焔と渦巻く忍法帖 第二十一話

・・・そしてルーク達は一路ラジエイトゲートからケセドニアに向かい、一日半もするころにはケセドニアへと到着した。



ケセドニアにたどり着き、ルーク達が向かったのは街の中でも一際大きい建物で街の代表が住んでいる所。外観に引けを取らずに内装もきらびやかに統制された屋敷の中でイオンの来訪をメイドに告げて、主の男性が来るのをルーク達は待っていた。
「イヒヒ、お待たせしました。イオン様」
するとソファーに座っていたルーク達の前に、屋敷の奥からインチキそうなチョビ髭を携えたターバンを巻いた中年男性が現れた。
(まーたなんつーか・・・あからさまに怪しい商人だな、オイ。まぁこんな顔つきなら怪し過ぎて逆に商人としちゃ武器になんのかもな。ま、こんだけでかい街の代表者になれてんだから本人の才覚もあんだろうけど)
そんな雰囲気にルークは商人として成功するにはこれくらいの顔つきの方がいいのではと、少し脇道に逸れた思考を持つ。
「あ、いえ・・・わざわざ忙しい所すみません、アスター」
「いえいえ、ご用件はわかっています。キムラスカとマルクトでダアトでヴァン謡将の処刑をするためとある宣言をするよう、ケセドニアを使うための打ち合わせで来られたのですよね?」
「あ、はい・・・」
アスターと呼ばれた男性に頭を軽く下げたイオンは、アスターから連絡は受けていると言われて軽く出鼻をくじかれる。
「その点ですが、ケセドニアでやることについては問題はございません。舞台に関しては我々がセッティング致しますので、後はその日取りを決めるだけでございます。いつにされるかはお決まりですか?」
「えっ、それは・・・」
その処刑の問題についてまるでビジネスをしているような早い話し口にイオンはどうするのかと、ルークに視線で求めて来る。
「そうですね・・・十日後でいかがですか?それまでには三国でも処刑に対しての準備が出来ると思いますの、十日後に合わせる形で用意していただけるとありがたいのですが」
「十日後ですね、わかりました。用意させていただきます」
そんな視線にルークはイオンを助けるよう、アスターとビジネスをするかのように条件を挙げる。アスターはその条件に即決で肯定を返す。



(やりやすいなー、このオッサン)
そんなアスターという人物に少ししか会話をしていないにも関わらず、ルークは好印象を抱く。
(全部、色々なしがらみをビジネスライクで片付けるタイプだな。その癖して判断力もあるし、商人としての能力も悪くねー)
怪しい外見に媚びるような態度であるのに、行動が早く理解が早い。そしてルークが何より気に入ったのは老け髭を処刑するのを、いたって冷静に捉らえているところだ。
忍に舞い込む依頼はビジネスライクで行っている。ビジネスライクでやっているのは下手にのめり込み過ぎては冷静な判断力を殺し、任務の失敗を招きやすいからだ。少なくともナルトは表のドベの顔はともかく、素では任務に集中はしても周りが見えなくなる程のめり込む事はない。それが確実な任務遂行の道だと信じているからだ。
そして同様にダアトの許可を得て自治区として存在しているケセドニアの代表のアスター。本来この世界にいる人間ならダアトの揉め事に関してはセントビナーでの時のように見て見ぬ振りをして関わりを避けるべきなのであるが、アスターは下手に詮索しないだけでなくまるでそれが当然の事のように何も気にせず受け止めている。
その姿勢はルーク達のようにビジネスライクでやる任務に通じる物がある。

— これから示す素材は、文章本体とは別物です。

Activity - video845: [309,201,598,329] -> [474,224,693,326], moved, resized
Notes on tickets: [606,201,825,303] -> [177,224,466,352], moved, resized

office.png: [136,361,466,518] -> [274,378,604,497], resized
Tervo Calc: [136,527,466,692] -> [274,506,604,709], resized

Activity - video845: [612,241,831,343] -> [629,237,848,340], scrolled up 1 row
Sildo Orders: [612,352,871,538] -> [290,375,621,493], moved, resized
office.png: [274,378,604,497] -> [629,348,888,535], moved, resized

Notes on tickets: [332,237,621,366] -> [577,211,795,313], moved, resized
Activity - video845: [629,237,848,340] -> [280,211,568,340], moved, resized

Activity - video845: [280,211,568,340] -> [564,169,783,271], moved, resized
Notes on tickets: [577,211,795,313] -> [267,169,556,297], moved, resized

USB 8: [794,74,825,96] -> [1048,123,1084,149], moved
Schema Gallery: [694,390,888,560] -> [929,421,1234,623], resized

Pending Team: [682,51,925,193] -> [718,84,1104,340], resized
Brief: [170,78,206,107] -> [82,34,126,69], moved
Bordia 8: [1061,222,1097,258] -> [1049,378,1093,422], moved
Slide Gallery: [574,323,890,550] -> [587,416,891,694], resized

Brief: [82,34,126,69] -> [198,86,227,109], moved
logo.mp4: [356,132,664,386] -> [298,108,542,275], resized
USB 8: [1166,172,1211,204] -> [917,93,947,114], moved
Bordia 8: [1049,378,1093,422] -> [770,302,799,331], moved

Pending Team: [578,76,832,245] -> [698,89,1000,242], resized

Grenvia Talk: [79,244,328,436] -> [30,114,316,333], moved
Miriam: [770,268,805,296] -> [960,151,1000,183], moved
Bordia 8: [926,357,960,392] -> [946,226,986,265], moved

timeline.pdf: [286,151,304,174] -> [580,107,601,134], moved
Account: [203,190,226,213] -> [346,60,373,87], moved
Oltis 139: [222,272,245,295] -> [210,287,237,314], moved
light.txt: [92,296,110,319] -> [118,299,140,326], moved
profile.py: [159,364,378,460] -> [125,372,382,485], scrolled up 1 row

と、同時にそれはある推測にも繋がる。
(このオッサン、預言詠めなくなっても別にへこたれそうにねーな。むしろパワーアップしそうだ)
下手に入れ込む事もなくダアトの導師にも媚びを入れつつも、遠慮という物をしていない。商人特有のバイタリティを遺憾無く発揮するその姿に、預言をダアトが詠まなくなっても最初は戸惑いこそすれどすぐに順応してケセドニアを大きく発展させる様子をルークは思い浮かべた。



「それではアスター殿、我々は準備の為にダアトに戻らせていただきます。ヴァン謡将の処刑の舞台の用意をよろしくお願いします。あぁそれと箝口令は敷かないで下さい、むしろ皆さんに話が通るように噂を流しておいてもらってよろしいですか?下手に訳を言わずに沈黙したら公開処刑の意味がなくなりますので」
「イヒヒ、わかりました。お気をつけて戻られてください」
そんな出来ると思った人物だからこそルークは遠回しに物事を言わず、噂を流せるような状況に持ち込ませるように頼みを入れる。それにこれまたすぐに独特の笑いで肯定を返すアスター。